Geheime NSU-Berichte veröffentlicht: Verfassungsschutz stellt Strafanzeige

Nachdem der Veröffentlichung von als geheim eingestuften NSU-Prüfberichten(öffnet im neuen Fenster) durch die Plattform Frag den Staat und das ZDF Magazin Royale von Jan Böhmermann hat das Landesamt für Verfassungsschutz (LfV) Hessen Strafanzeige gestellt. Diese sei wegen der unrechtmäßigen Weitergabe von als Verschlusssachen eingestuften Dokumenten gegen Unbekannt gestellt worden, teilte die Behörde am 31. Oktober in Wiesbaden mit.
Das hessische Landeskriminalamt befasse sich nun mit den Ermittlungen gegen die Quelle. Entsprechend stehen das ZDF Magazin Royale, Frag den Staat oder Böhmermann selbst nicht im Fokus der Ermittler. Die Dokumente hätten zwei Untersuchungsausschüssen des hessischen Landtages vorgelegen, teilte der Verfassungsschutz mit. Auch die parlamentarische Kontrollkommission Verfassungsschutz habe das Dokument jederzeit einsehen können.
Die sogenannten NSU-Akten des hessischen Verfassungsschutzes sind Ergebnis einer Prüfung, bei der die Behörde eigene Akten und Dokumente zum Rechtsextremismus auf mögliche Bezüge zum NSU untersucht hatte. Um diese gibt es seit Jahren Streit. Die Akten waren zunächst für 120 Jahre als geheim eingestuft worden, später wurde die Zeit auf 30 Jahre verringert.
Juristin sieht in mutmaßlichen NSU-Akten "Komplettversagen"
Die Frankfurter Rechtsanwältin Seda Basay-Yildiz sprach im Zusammenhang mit den NSU-Unterlagen von einem "Komplettversagen" des hessischen Verfassungsschutzes. "Man ist Hinweisen nicht nachgegangen, man hat nichts getan," sagte sie der Deutschen Presse-Agentur dpa.
Entgegen den öffentlichen Behauptungen sei es dabei nicht etwa um Quellenschutz gegangen. In einer Vielzahl der gesammelten Informationen sei es um Waffen- sowie Sprengstofferwerb und -besitz von Rechtsextremisten gegangen. Daraufhin habe es aber offenbar keine weiteren Ermittlungen gegeben.
"Es war für mich ein Schock", sagte Basay-Yildiz, die im Münchner NSU-Verfahren die Familie von Enver Simsek vertrat. Der am 9. September 2000 ermordete Blumenhändler war das erste Opfer der rechtsextremen Terrorzelle NSU gewesen. Bereits im Prozess vor dem Oberlandesgericht München hatten Basay-Yildiz und andere Nebenklagevertreter kritisiert, dass Ermittler und Gericht Spuren zum Unterstützernetz des NSU-Trios und möglichen Mittätern nicht nachgegangen seien. Schon lange forderte sie, die Akten des Verfassungsschutzes dazu zu öffnen.

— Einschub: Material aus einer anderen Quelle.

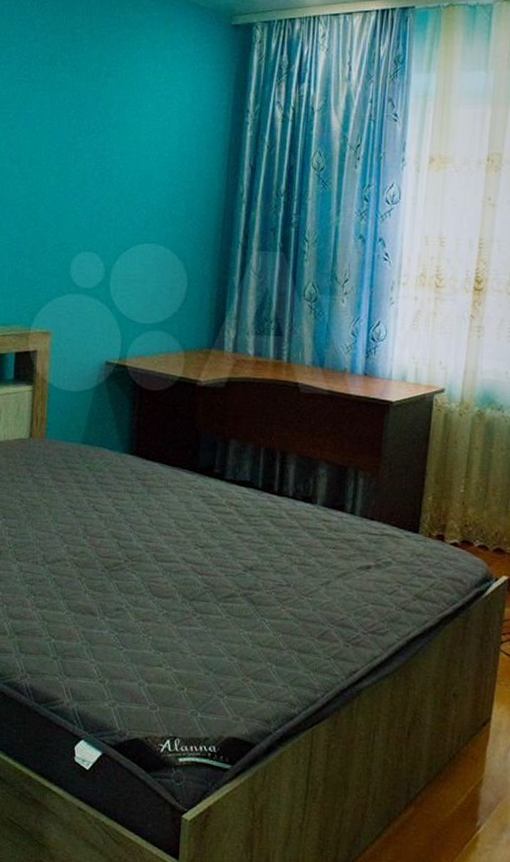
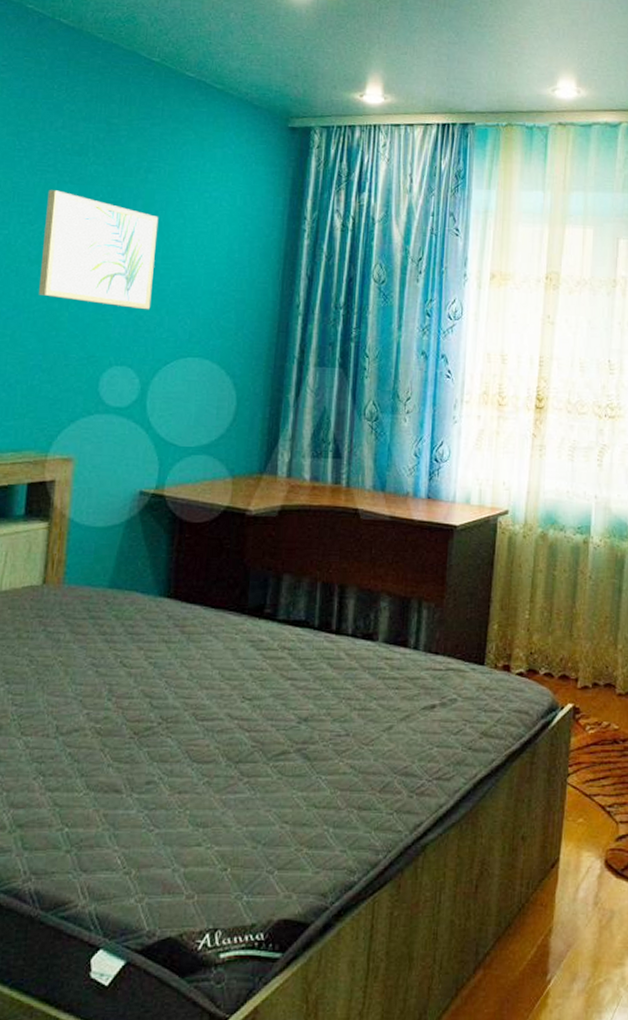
wall art: none [20,97,118,202] -> present [39,190,159,310]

Aktenveröffentlichung und Aufklärung des NSU-Komplexes gefordert
Die hessische Linksfraktion forderte für mehr Opfergerechtigkeit die Einrichtung eines bundesweiten Archivs zur rechtsextremen Terrorzelle NSU. "Es ist dringend notwendig, die noch vorliegenden Akten der Geheimdienste, die zur Aufklärung des NSU-Komplexes beitragen können, als Dokumente der Zeitgeschichte der Öffentlichkeit in einem Archiv zugänglich zu machen, um die seit mehr als zehn Jahren zugesagte transparente und umfassende Aufklärung zu ermöglichen," erklärte der Innenexperte Torsten Felstehausen.
Die hessische Landesregierung müsse endlich auch ihren Teil zur Aufklärung beitragen und den kompletten als geheim eingestuften NSU-Bericht des Verfassungsschutzes ungeschwärzt offenlegen. Das werde auch von einer Petition mit über 130.000 Unterschriften gefordert.